Suite à notre recours, l’administration a produit un mémoire en défense, qui ne nous a pas semblé convainquant, en ce qu’il ne répondait pas à nos objections principales.

  • mardi 13 novembre, 11h : audience du Tribunal administratif de Caen.

Nous savions avant l’audience que nos chances de succès étaient très faibles (le rapporteur public s’étant prononcé pour le rejet de notre requête). Cependant, les deux responsables de la liste CNT ont tenu à assister à cette audience, et ont pris une demi-journée de congé pour cela. En revanche, personne ne s’est déplacé pour représenter l’administration. En séance, le rapporteur public n’a pas du tout suivi les arguments produits par l’administration pour sa défense. Ainsi, il a précisé que pour être reconnu comme "syndicat de fonctionnaires", il ne fallait pas avoir "exclusivement" pour but de défendre les fonctionnaires. En revanche, nous apprenons en séance qu’il a demandé au tribunal de se prononcer non sur la validité de la décision de refus, mais sur la validité de la candidature elle-même. Ainsi, tous nos arguments de forme tombaient... Ce qui signifie que même si le secrétaire général avait inscrit dans la notification : "Je refuse votre candidature parce que votre chat noir est un symbole du diable", cela n’aurait pas invalidé sa décision. C’est d’ailleurs un argument de cet ordre qu’a repris le rapporteur public pour nous débouter : nous ne respecterions pas les « valeurs républicaines »... C’est une objection qui a souvent été faite à la CNT, et à chaque fois la jurisprudence nous a été favorable [4]. Mais il semble que le Tribunal Administratif ne soit pas au courant de la jurisprudence...

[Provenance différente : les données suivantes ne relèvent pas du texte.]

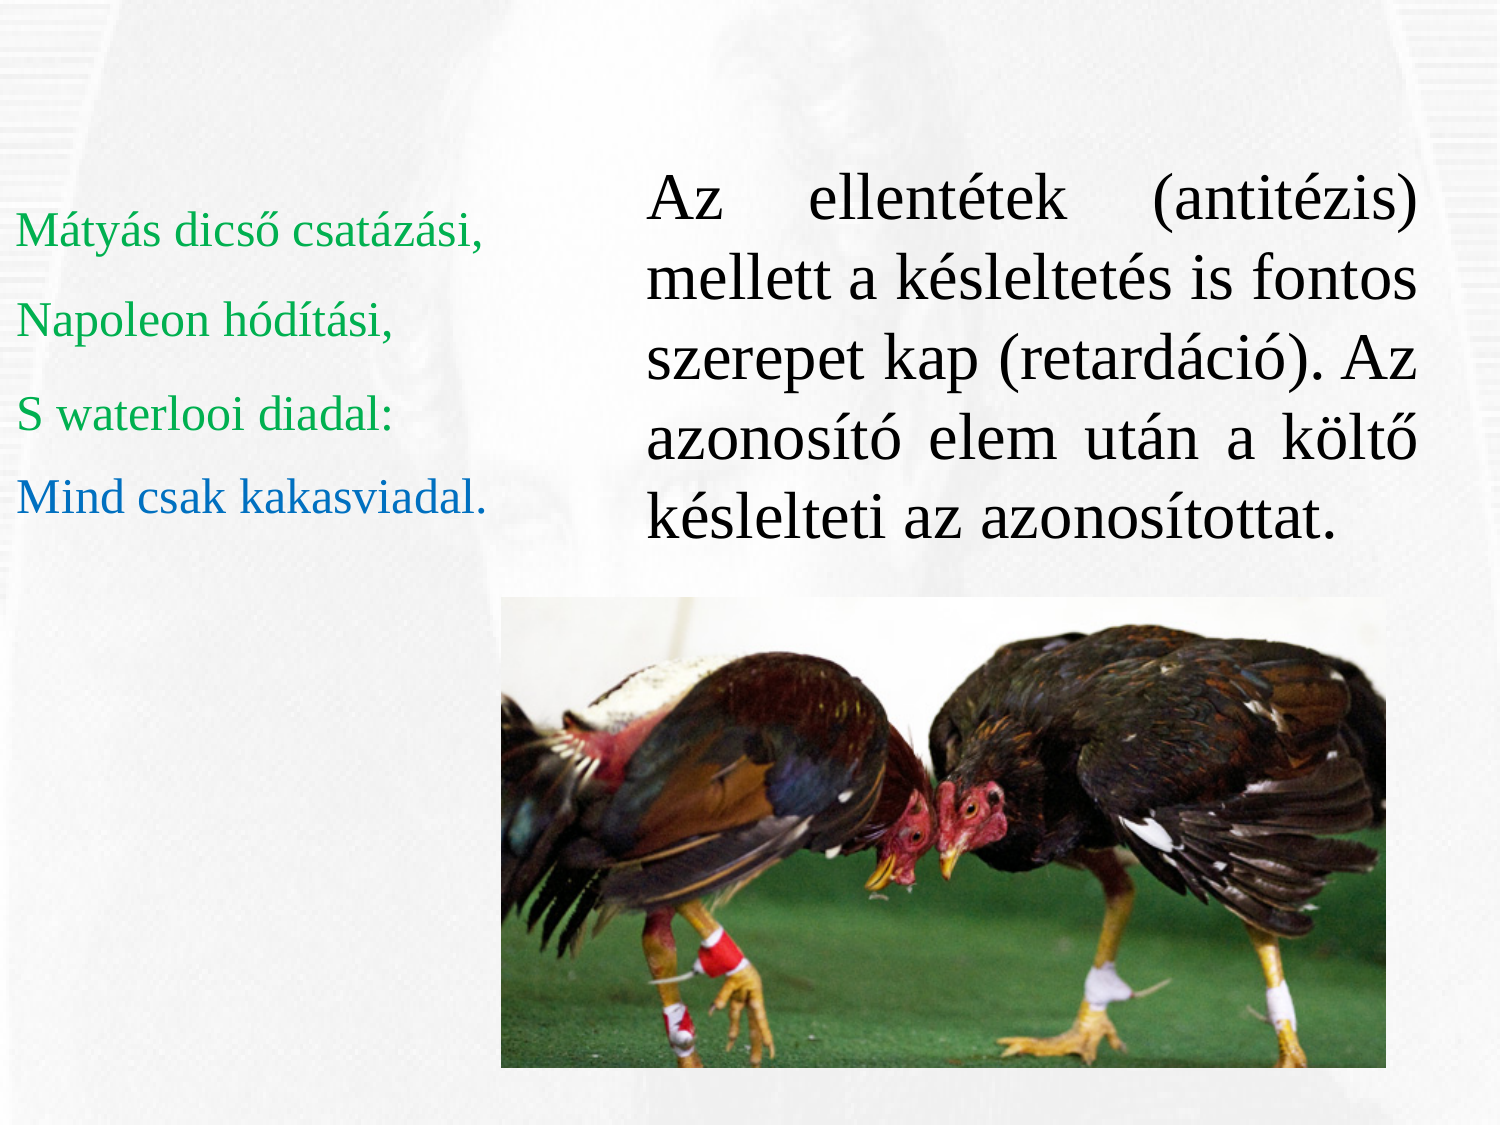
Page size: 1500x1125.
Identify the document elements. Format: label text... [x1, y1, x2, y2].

text_box Mind csak kakasviadal. [1, 456, 504, 531]
list Mátyás dicső csatázási, [0, 196, 674, 563]
text_box Napoleon hódítási, [1, 278, 410, 354]
picture [501, 597, 1386, 1068]
text_box Az ellentétek (antitézis) mellett a késleltetés is fontos szerepet kap (retardáció). Az azonosító elem után a költő késlelteti az azonosítottat. [631, 145, 1436, 560]
text_box S waterlooi diadal: [1, 373, 410, 449]
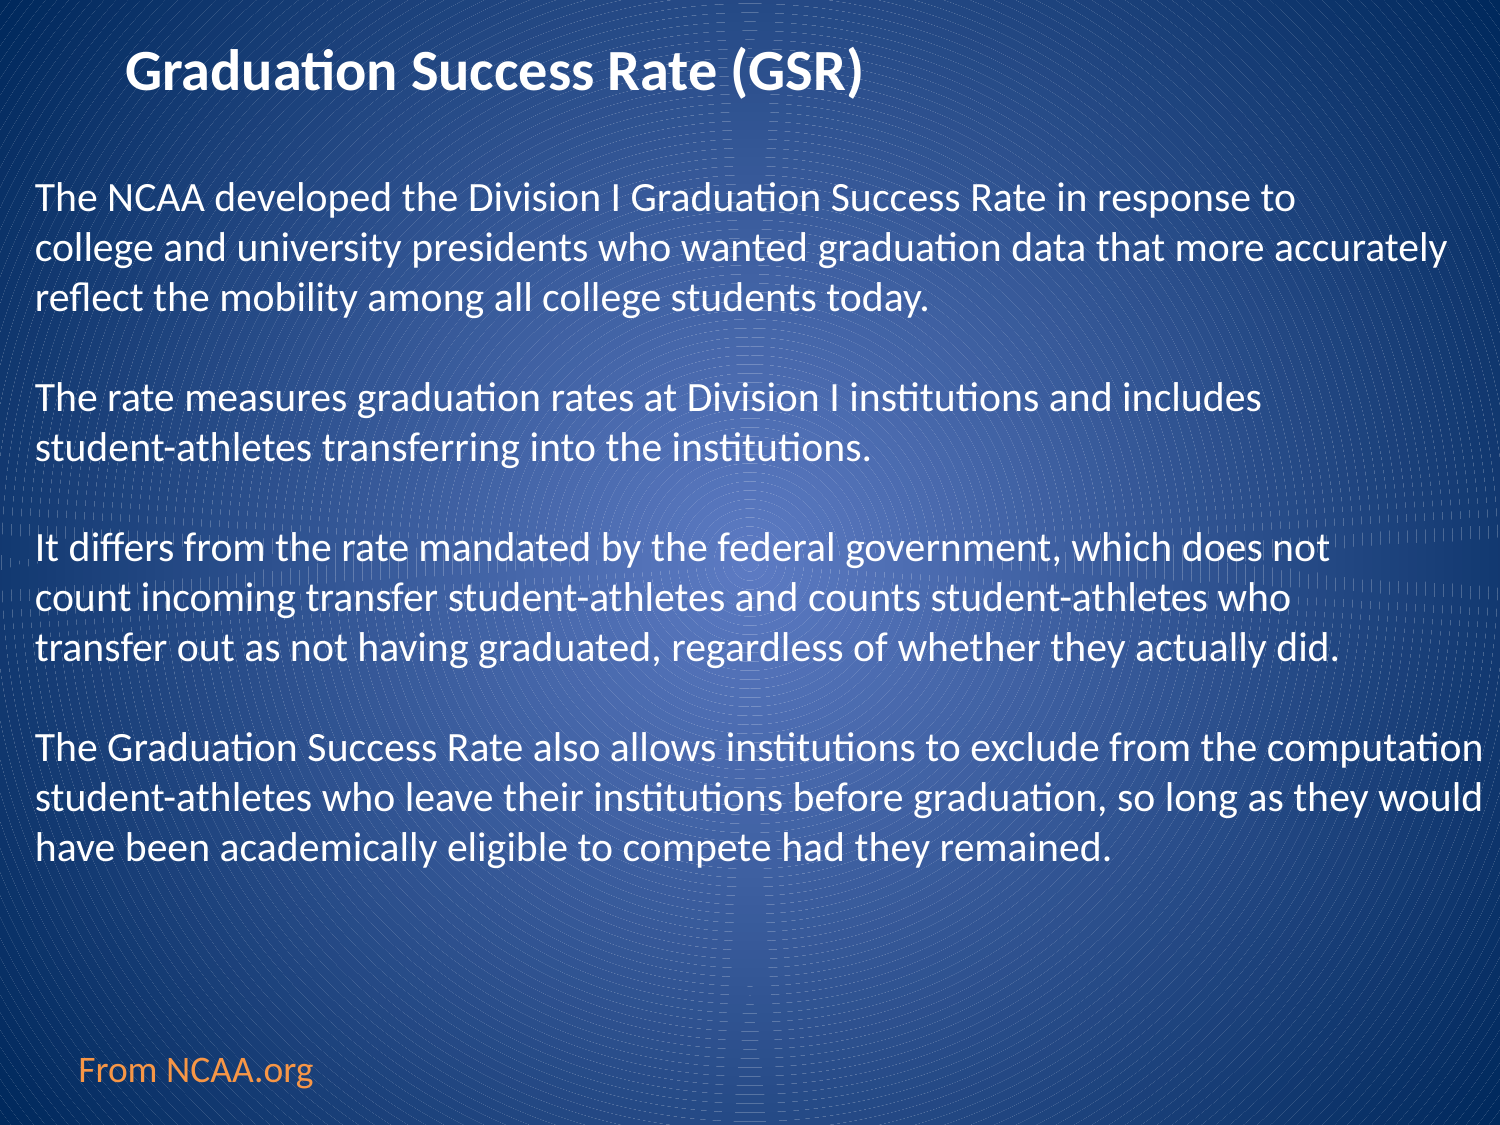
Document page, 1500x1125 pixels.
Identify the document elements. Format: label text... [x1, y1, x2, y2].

  • mardi 13 novembre, fin d’après-midi : nous apprenons que le Tribunal administratif a rejeté notre requête.

Voici à présent où nous en sommes : nous attendons la notification officielle de la décision pour décider de la suite à donner à notre action. Le suspense reste entier : aurez-vous le droit de voter pour le "chat noir" à la Saint-Nicolas le 6 décembre prochain ?

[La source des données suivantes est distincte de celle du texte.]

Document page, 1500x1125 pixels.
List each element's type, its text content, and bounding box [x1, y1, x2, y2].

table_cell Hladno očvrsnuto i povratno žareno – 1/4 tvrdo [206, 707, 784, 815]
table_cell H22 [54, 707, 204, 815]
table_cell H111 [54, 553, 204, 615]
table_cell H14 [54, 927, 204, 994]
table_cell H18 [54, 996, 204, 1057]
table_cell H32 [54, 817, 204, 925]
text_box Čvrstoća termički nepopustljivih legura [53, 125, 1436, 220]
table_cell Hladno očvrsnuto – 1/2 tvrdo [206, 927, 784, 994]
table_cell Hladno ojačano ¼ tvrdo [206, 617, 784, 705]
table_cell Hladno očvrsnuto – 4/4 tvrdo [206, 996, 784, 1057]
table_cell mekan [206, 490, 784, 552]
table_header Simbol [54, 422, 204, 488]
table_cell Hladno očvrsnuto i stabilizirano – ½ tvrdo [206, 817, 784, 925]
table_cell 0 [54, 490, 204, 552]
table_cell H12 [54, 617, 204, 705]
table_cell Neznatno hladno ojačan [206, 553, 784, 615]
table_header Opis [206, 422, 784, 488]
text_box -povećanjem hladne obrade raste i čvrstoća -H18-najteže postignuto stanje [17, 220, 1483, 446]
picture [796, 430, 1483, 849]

Nous tenons à remercier les agent·es qui nous ont soutenu•es, en particulier celles et ceux qui ont souhaité se présenter sur la liste CNT-IN à nos côtés. Et si vous souhaitez vous-même nous adresser un soutien amical : n’hésitez pas à glisser un bulletin CNT dans l’urne !

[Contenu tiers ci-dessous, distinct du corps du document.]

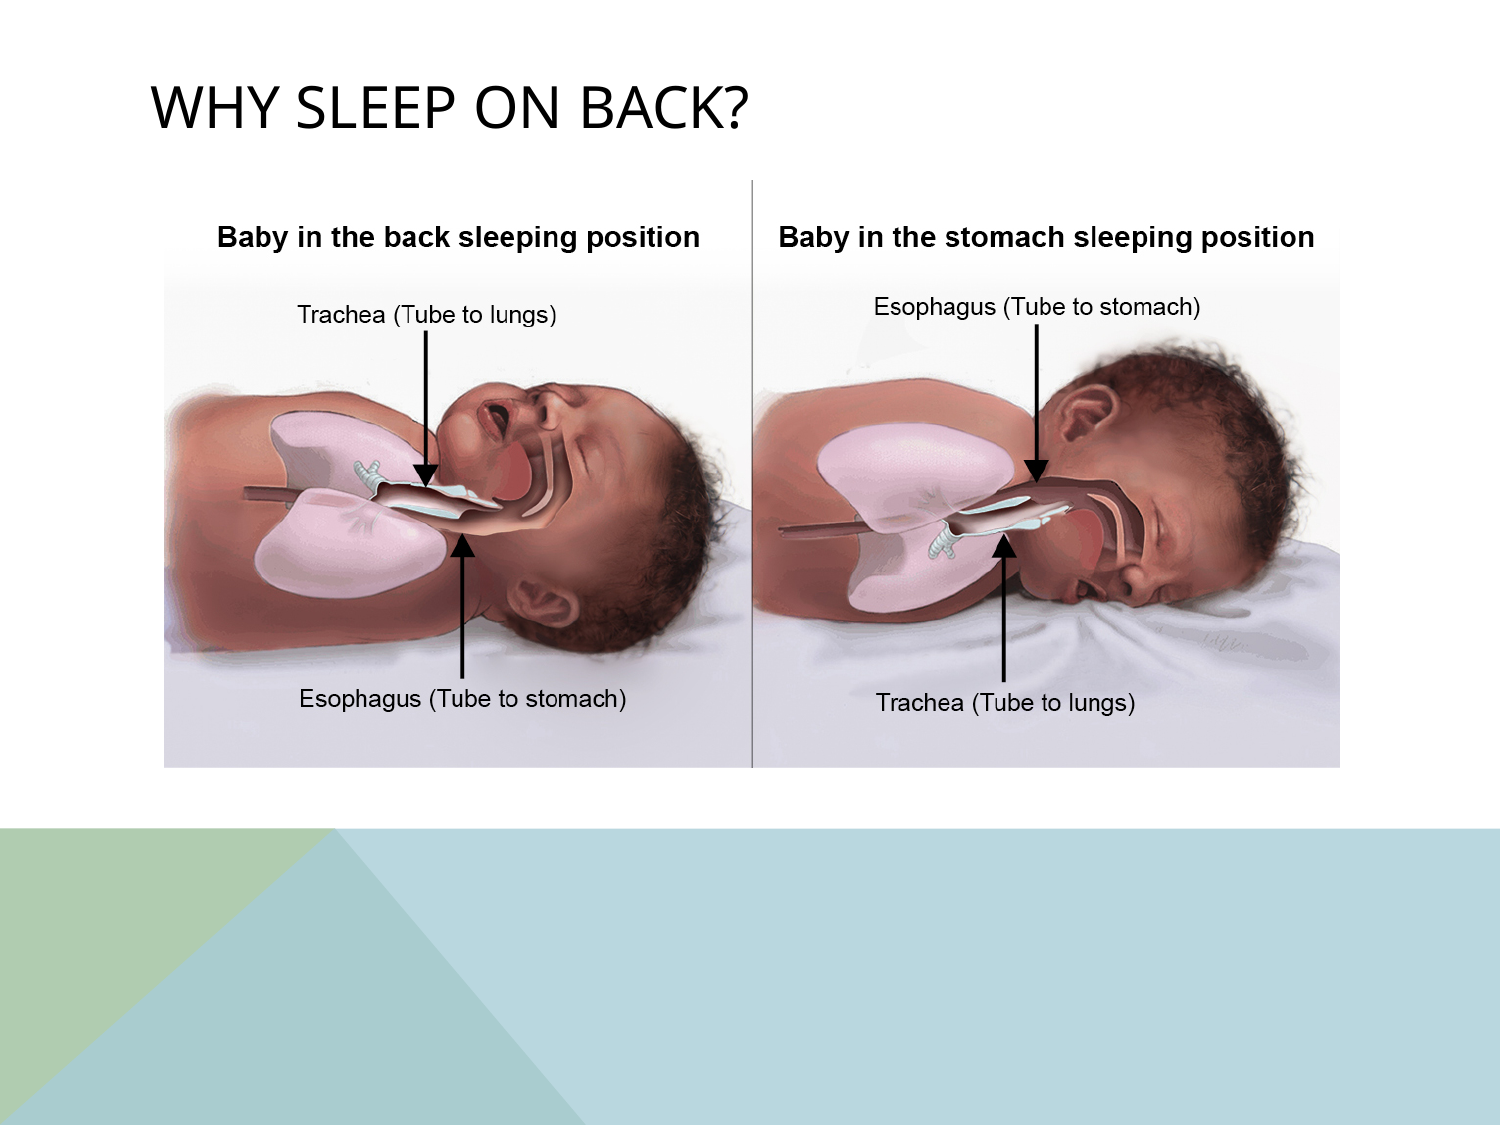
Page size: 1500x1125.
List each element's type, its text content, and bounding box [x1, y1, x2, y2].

Bien sûr, l’essentiel ne se joue pas au moment des élections, mais au quotidien, et dans les luttes. Lorsque le cirque électoral aura quitté la ville, que chacun·e aura obtenu sa petite place dans les divers comités, nous pourrons en discuter ensemble, et décider ensemble des actions à mener.

À très bientôt !

Informations et contacts : http://intra.ddt-61.i2/la-cnt-in-r1364.html Contact par messagerie électronique : cnt-in.syndicats.oh.ddt-61 i-carre.net

La section CNT EAL

Transmis par nos camarades de la CNT-IN-EAL le 21 novembre 2018

[1La direction départementale des Territoires (DDT) est un service déconcentré de l’État français créé en 2010 - ayant succédé aux services de l’équipement (DDE) et à ceux de l’agriculture (DDAF) -, et prenant la forme d’une direction départementale interministérielle placée sous l’autorité du préfet de département. Chaque département métropolitain comprend une direction départementale des territoires (DDT), ou une direction des territoires et de la mer (DDTM) s’il possède une façade maritime, soit 66 DDT et 26 DDTM en France métropolitaine. Son rôle est notamment de "promouvoir le développement durable, prévenir des risques naturels, mettre en œuvre des politiques d’aménagements du territoire, mettre en œuvre les politiques de la mer (pour les DDTM) ou délivrer des permis de construire".

[2Ainsi, la candidature du syndicat CNT-SUB à la DRIHL (équivalent de la DREAL en Ile-de-France) a été validée en 2014 et en 2018. Autre exemple : SUD Education dans les académies, et il en existe bien d’autres.

[3Ces détails peuvent paraître un peu fastidieux, mais il nous semble intéressant de raconter comment se déroule une telle procédure : chacun peut être amené un jour à saisir le tribunal administratif... Nous tenons à votre disposition tous les documents (requête, mémoires...).